**Work to complete:**
Your output should be the lines below from the one with "left ear: (113, 193)" through the one with "right ear: (148, 350)", copied exactly, pictures excluded.

(Material for this task begins)

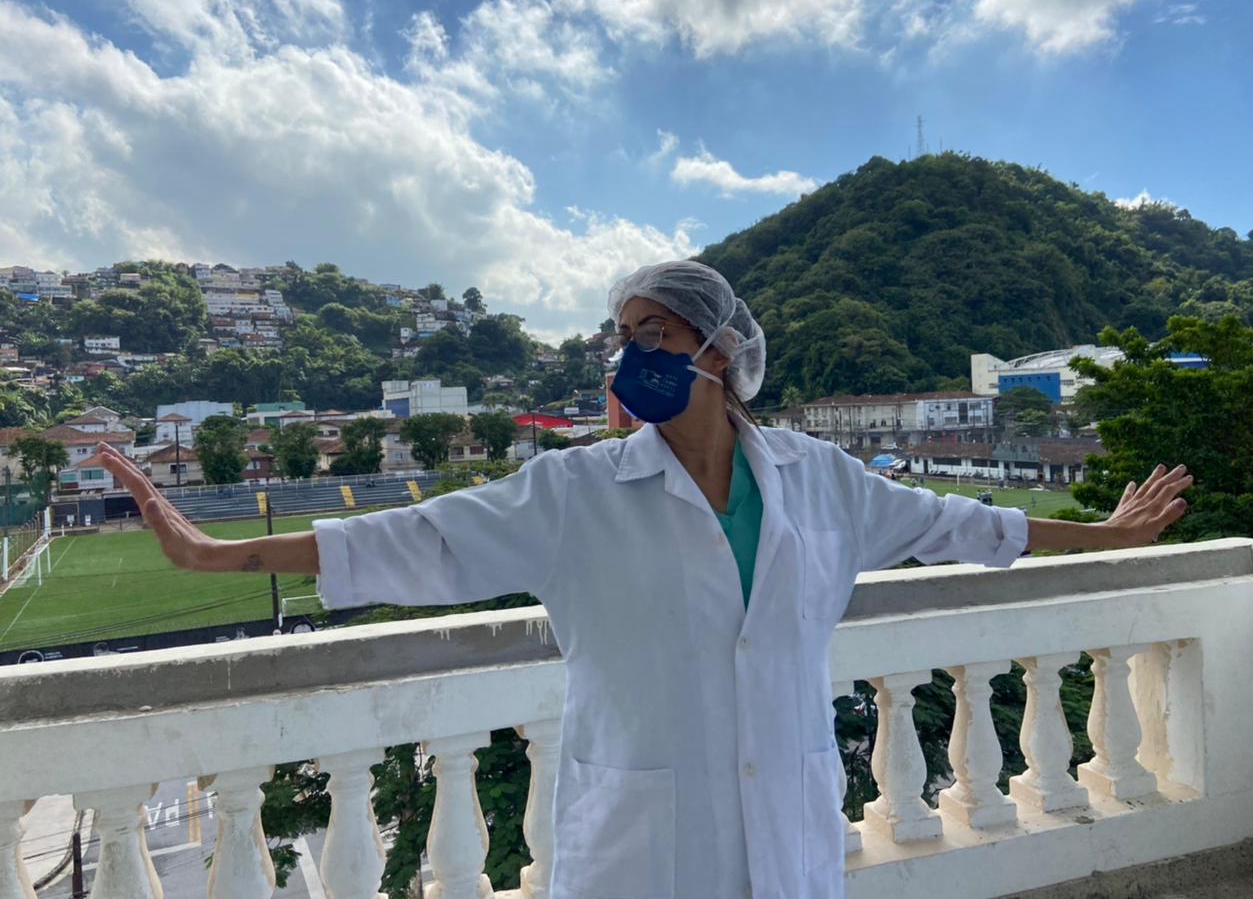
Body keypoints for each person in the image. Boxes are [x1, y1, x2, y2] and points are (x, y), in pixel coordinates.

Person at [97, 259, 1193, 899]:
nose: (631, 356)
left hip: (787, 824)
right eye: (620, 337)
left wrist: (1103, 537)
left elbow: (965, 525)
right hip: (642, 840)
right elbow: (417, 540)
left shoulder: (818, 480)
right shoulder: (575, 491)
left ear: (718, 349)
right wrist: (216, 553)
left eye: (653, 332)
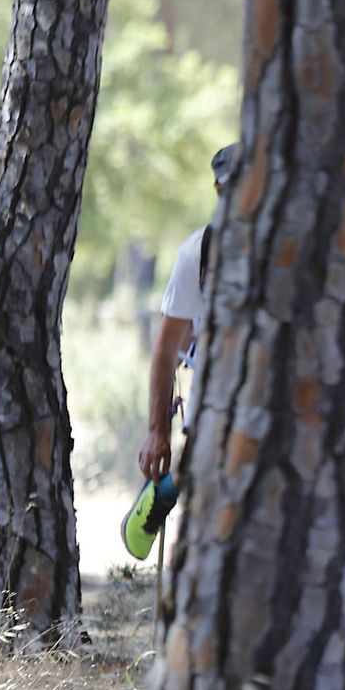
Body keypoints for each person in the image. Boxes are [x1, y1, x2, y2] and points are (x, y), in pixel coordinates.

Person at [123, 144, 239, 561]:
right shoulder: (199, 254)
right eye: (231, 188)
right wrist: (157, 431)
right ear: (218, 190)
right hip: (212, 405)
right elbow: (166, 346)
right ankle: (165, 490)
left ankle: (172, 488)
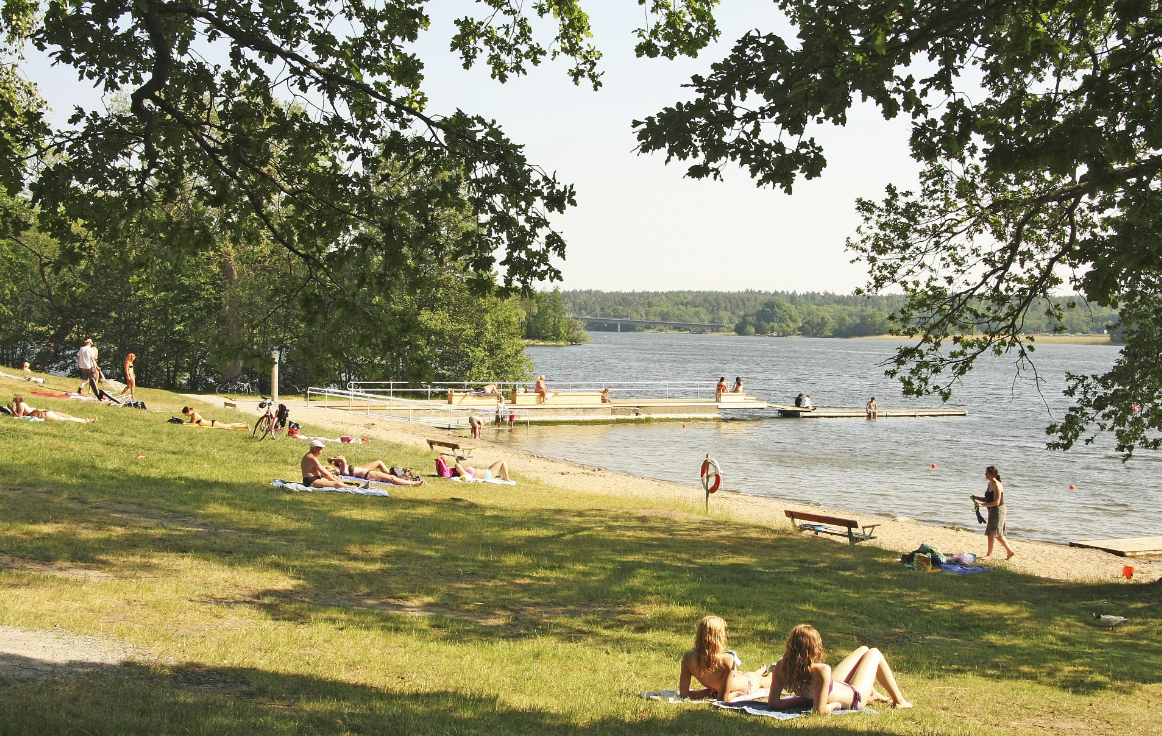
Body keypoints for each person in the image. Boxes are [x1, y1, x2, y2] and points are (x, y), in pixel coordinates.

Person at [767, 624, 911, 714]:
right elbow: (819, 712)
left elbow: (774, 703)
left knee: (863, 649)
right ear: (814, 649)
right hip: (855, 697)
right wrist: (836, 705)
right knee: (874, 653)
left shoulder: (782, 666)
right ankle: (899, 701)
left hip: (835, 687)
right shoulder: (821, 670)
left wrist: (798, 700)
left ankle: (873, 694)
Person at [679, 615, 773, 703]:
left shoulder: (688, 658)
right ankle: (764, 671)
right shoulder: (726, 660)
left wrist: (709, 693)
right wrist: (735, 693)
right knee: (754, 677)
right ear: (719, 637)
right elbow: (723, 699)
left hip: (748, 683)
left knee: (764, 679)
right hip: (746, 683)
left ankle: (771, 670)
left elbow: (684, 694)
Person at [971, 465, 1015, 559]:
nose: (985, 474)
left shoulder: (997, 484)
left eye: (986, 473)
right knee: (995, 534)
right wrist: (976, 498)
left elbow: (996, 502)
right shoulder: (990, 483)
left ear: (992, 474)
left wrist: (982, 505)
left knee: (993, 533)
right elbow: (988, 499)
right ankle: (1009, 552)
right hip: (992, 511)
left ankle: (989, 554)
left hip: (998, 511)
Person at [301, 440, 366, 488]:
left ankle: (354, 485)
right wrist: (336, 481)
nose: (322, 450)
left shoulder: (310, 456)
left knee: (336, 478)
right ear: (315, 448)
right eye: (320, 448)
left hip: (316, 478)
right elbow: (324, 473)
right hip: (311, 481)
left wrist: (334, 477)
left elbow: (323, 471)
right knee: (336, 484)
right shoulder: (311, 458)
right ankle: (358, 488)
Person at [328, 456, 424, 486]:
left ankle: (410, 482)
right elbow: (342, 460)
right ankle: (411, 483)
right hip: (368, 475)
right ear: (339, 463)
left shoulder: (344, 469)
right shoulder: (343, 469)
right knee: (392, 478)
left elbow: (342, 460)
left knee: (391, 478)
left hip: (368, 473)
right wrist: (332, 459)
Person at [9, 394, 97, 423]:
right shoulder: (22, 403)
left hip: (42, 414)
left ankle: (85, 421)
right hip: (43, 412)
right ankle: (87, 420)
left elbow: (19, 416)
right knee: (67, 417)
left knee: (64, 419)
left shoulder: (20, 404)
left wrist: (13, 409)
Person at [180, 406, 249, 430]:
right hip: (211, 423)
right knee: (229, 424)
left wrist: (184, 423)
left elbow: (192, 424)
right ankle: (242, 423)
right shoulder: (193, 414)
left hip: (213, 424)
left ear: (188, 412)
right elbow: (192, 423)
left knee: (229, 426)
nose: (186, 416)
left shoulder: (194, 414)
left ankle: (245, 426)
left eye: (185, 414)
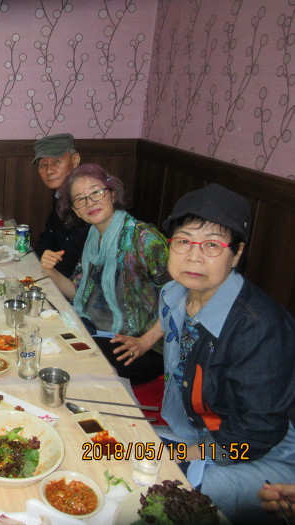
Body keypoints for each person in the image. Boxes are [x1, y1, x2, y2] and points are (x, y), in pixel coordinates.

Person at [154, 183, 295, 524]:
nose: (194, 256)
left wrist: (185, 455)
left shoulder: (259, 328)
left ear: (237, 254)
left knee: (162, 492)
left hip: (263, 454)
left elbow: (256, 434)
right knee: (108, 447)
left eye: (213, 245)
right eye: (184, 240)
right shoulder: (174, 294)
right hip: (198, 431)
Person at [41, 163, 168, 384]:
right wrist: (49, 270)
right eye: (80, 199)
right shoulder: (93, 238)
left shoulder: (143, 238)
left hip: (137, 347)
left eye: (96, 192)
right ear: (75, 210)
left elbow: (182, 295)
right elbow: (77, 291)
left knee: (61, 365)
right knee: (41, 339)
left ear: (113, 193)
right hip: (99, 332)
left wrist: (146, 341)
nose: (90, 202)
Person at [32, 133, 90, 277]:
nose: (49, 170)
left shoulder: (87, 198)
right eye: (43, 164)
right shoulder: (59, 194)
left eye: (56, 161)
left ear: (75, 160)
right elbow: (48, 237)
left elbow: (73, 254)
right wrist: (41, 257)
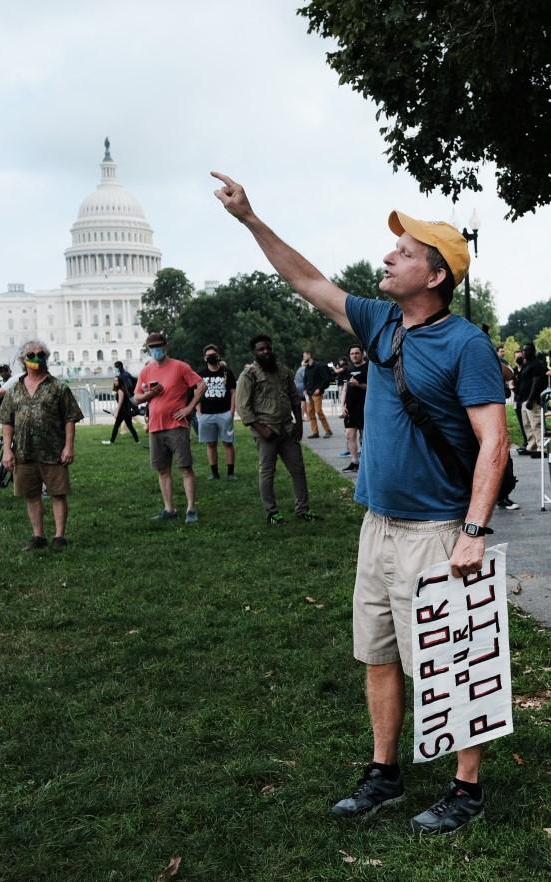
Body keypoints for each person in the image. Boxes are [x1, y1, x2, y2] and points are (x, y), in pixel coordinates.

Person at [214, 170, 508, 835]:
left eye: (403, 252)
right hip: (378, 525)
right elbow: (307, 281)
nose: (388, 257)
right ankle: (385, 773)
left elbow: (495, 443)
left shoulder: (467, 345)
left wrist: (473, 529)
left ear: (435, 277)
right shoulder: (379, 322)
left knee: (454, 659)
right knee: (377, 653)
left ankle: (466, 788)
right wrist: (252, 220)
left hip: (438, 531)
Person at [0, 339, 84, 551]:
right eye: (31, 355)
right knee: (31, 494)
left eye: (41, 355)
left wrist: (68, 446)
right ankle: (38, 536)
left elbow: (70, 419)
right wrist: (7, 450)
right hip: (24, 452)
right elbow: (7, 421)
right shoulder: (15, 389)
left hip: (53, 450)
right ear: (23, 360)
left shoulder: (58, 387)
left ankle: (59, 537)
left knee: (58, 493)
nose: (36, 358)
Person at [235, 334, 311, 525]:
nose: (266, 352)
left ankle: (303, 509)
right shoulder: (249, 374)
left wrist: (299, 425)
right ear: (254, 352)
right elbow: (243, 408)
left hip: (287, 428)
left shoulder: (283, 371)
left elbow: (295, 398)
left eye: (268, 348)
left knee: (298, 470)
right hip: (266, 431)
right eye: (261, 349)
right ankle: (272, 513)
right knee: (267, 472)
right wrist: (261, 429)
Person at [133, 332, 205, 524]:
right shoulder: (146, 371)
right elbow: (137, 397)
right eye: (152, 347)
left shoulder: (180, 367)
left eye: (159, 346)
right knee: (162, 470)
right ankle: (169, 508)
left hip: (176, 425)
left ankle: (191, 508)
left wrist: (189, 408)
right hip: (155, 426)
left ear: (166, 347)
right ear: (148, 350)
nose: (156, 350)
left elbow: (201, 385)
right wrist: (150, 395)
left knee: (185, 467)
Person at [197, 344, 238, 480]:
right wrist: (199, 412)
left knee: (228, 443)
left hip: (224, 413)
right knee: (211, 443)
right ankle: (214, 473)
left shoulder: (227, 372)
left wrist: (232, 411)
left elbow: (233, 392)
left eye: (213, 355)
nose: (211, 358)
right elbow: (196, 393)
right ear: (204, 358)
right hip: (206, 414)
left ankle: (230, 473)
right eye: (208, 356)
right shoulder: (201, 374)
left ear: (218, 356)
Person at [515, 344, 547, 457]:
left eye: (526, 350)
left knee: (536, 424)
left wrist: (531, 399)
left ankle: (542, 448)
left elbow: (536, 382)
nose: (524, 352)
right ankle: (532, 446)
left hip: (532, 399)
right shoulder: (526, 364)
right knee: (527, 425)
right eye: (523, 350)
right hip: (523, 399)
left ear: (533, 351)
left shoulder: (536, 365)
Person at [341, 344, 368, 472]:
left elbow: (374, 387)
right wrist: (342, 405)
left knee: (365, 438)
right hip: (350, 408)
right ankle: (355, 462)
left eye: (357, 353)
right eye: (352, 354)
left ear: (362, 354)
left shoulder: (369, 367)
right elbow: (345, 389)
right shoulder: (348, 369)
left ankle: (367, 463)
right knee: (349, 435)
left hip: (365, 407)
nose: (354, 356)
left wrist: (359, 385)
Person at [103, 360, 140, 445]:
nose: (114, 382)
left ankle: (111, 441)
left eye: (116, 381)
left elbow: (120, 402)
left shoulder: (121, 389)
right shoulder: (126, 376)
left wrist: (116, 411)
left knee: (117, 426)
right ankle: (137, 441)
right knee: (130, 426)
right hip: (126, 409)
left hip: (123, 410)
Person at [301, 351, 334, 437]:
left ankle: (328, 431)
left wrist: (320, 389)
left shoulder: (318, 366)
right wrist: (304, 389)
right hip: (309, 393)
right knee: (310, 412)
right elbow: (305, 379)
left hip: (317, 393)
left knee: (318, 411)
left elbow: (326, 378)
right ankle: (315, 432)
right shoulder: (307, 367)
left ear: (309, 355)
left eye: (304, 356)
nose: (303, 358)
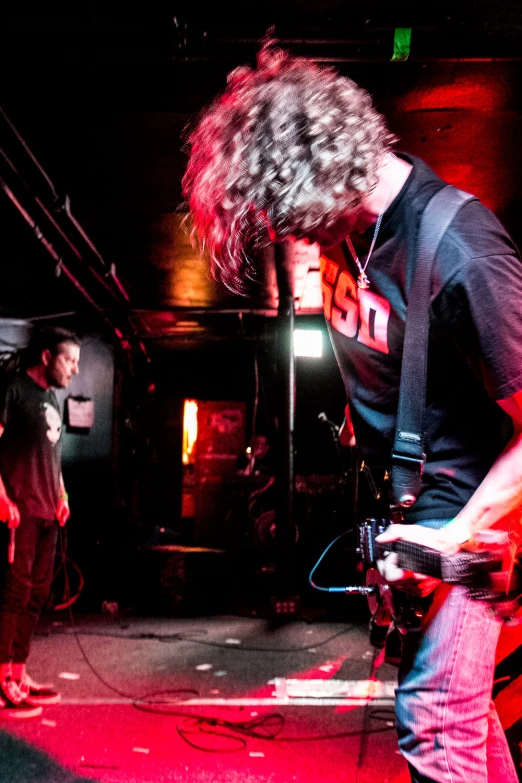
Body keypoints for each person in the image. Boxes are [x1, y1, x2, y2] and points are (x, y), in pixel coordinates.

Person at [182, 45, 522, 783]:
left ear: (316, 180)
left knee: (434, 715)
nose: (292, 236)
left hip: (477, 523)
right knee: (462, 719)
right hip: (424, 513)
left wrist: (450, 538)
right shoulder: (356, 236)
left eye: (287, 216)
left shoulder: (462, 250)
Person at [0, 326, 80, 719]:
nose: (75, 370)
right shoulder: (13, 389)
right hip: (21, 510)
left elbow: (52, 457)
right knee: (13, 595)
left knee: (36, 595)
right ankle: (2, 680)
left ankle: (19, 672)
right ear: (47, 357)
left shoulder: (50, 398)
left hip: (48, 511)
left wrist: (62, 495)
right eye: (70, 360)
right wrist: (1, 498)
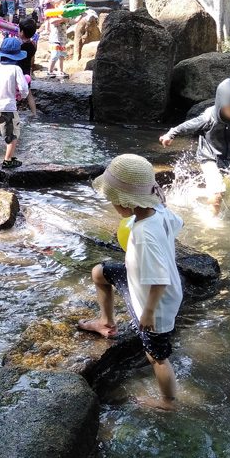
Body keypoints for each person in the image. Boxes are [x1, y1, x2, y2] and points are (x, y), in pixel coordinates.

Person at [76, 154, 183, 410]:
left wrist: (148, 314)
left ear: (125, 202)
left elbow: (160, 279)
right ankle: (106, 322)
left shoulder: (145, 233)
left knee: (156, 355)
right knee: (100, 273)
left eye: (113, 200)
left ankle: (168, 402)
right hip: (139, 281)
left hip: (155, 302)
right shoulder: (156, 211)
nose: (112, 205)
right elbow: (177, 225)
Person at [160, 78, 230, 215]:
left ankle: (190, 192)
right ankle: (210, 223)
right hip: (208, 158)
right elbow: (187, 126)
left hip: (227, 157)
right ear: (221, 104)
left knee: (226, 190)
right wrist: (170, 134)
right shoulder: (208, 118)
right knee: (218, 194)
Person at [0, 37, 28, 168]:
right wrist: (22, 96)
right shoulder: (16, 69)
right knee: (13, 132)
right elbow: (24, 88)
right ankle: (8, 160)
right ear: (17, 56)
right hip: (7, 106)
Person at [16, 18, 38, 117]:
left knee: (13, 93)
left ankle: (13, 113)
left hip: (17, 73)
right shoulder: (33, 45)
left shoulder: (19, 45)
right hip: (26, 73)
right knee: (29, 94)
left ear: (22, 32)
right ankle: (34, 114)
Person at [47, 14, 68, 80]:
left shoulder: (66, 19)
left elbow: (74, 21)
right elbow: (52, 22)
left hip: (63, 41)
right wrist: (62, 19)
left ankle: (60, 71)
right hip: (55, 40)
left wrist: (81, 16)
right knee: (55, 55)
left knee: (61, 56)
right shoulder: (53, 18)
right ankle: (49, 71)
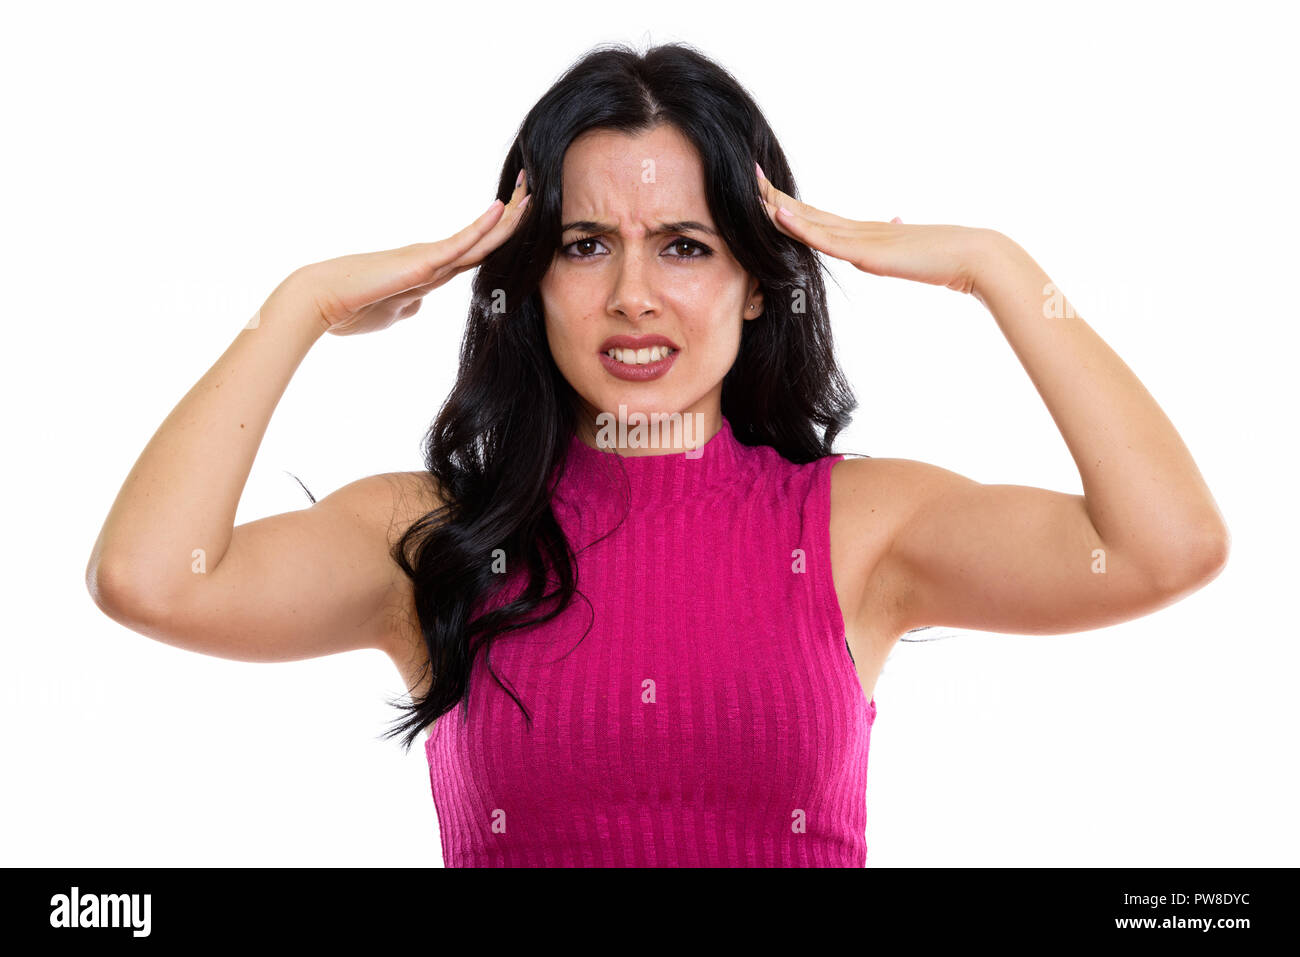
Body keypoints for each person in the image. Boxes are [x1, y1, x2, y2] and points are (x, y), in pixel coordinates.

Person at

(Material for this task ends)

**Task answer:**
left ear: (113, 193)
right hip: (99, 332)
left wrist: (146, 341)
nose: (90, 202)
Person at [32, 133, 90, 277]:
nose: (49, 170)
left shoulder: (87, 198)
right eye: (43, 164)
right shoulder: (59, 194)
left eye: (56, 161)
left ear: (75, 160)
right elbow: (48, 237)
left elbow: (73, 254)
right wrist: (41, 257)
Body keypoints for each person in the image. Boxes are [x1, y1, x2, y2] and points are (x, y), in pixel coordinates.

Person at [214, 170, 508, 835]:
left eye: (403, 252)
right hip: (378, 525)
right elbow: (307, 281)
nose: (388, 257)
right ankle: (385, 773)
left elbow: (495, 443)
left shoulder: (467, 345)
left wrist: (473, 529)
left ear: (435, 277)
right shoulder: (379, 322)
left knee: (454, 659)
right knee: (377, 653)
left ankle: (466, 788)
right wrist: (252, 220)
left hip: (438, 531)
Person at [0, 339, 84, 551]:
right eye: (31, 355)
right knee: (31, 494)
left eye: (41, 355)
left wrist: (68, 446)
right ankle: (38, 536)
left elbow: (70, 419)
right wrist: (7, 450)
right hip: (24, 452)
right elbow: (7, 421)
right shoulder: (15, 389)
left hip: (53, 450)
right ear: (23, 360)
left shoulder: (58, 387)
left ankle: (59, 537)
left knee: (58, 493)
nose: (36, 358)
Person at [235, 334, 311, 525]:
nose: (266, 352)
left ankle: (303, 509)
right shoulder: (249, 374)
left wrist: (299, 425)
right ear: (254, 352)
right elbow: (243, 408)
left hip: (287, 428)
left shoulder: (283, 371)
left elbow: (295, 398)
left eye: (268, 348)
left knee: (298, 470)
right hip: (266, 431)
right eye: (261, 349)
right ankle: (272, 513)
right knee: (267, 472)
right wrist: (261, 429)
Person at [133, 332, 205, 524]:
right shoulder: (146, 371)
right elbow: (137, 397)
right eye: (152, 347)
left shoulder: (180, 367)
left eye: (159, 346)
right knee: (162, 470)
right ankle: (169, 508)
left hip: (176, 425)
left ankle: (191, 508)
left wrist: (189, 408)
right hip: (155, 426)
left ear: (166, 347)
right ear: (148, 350)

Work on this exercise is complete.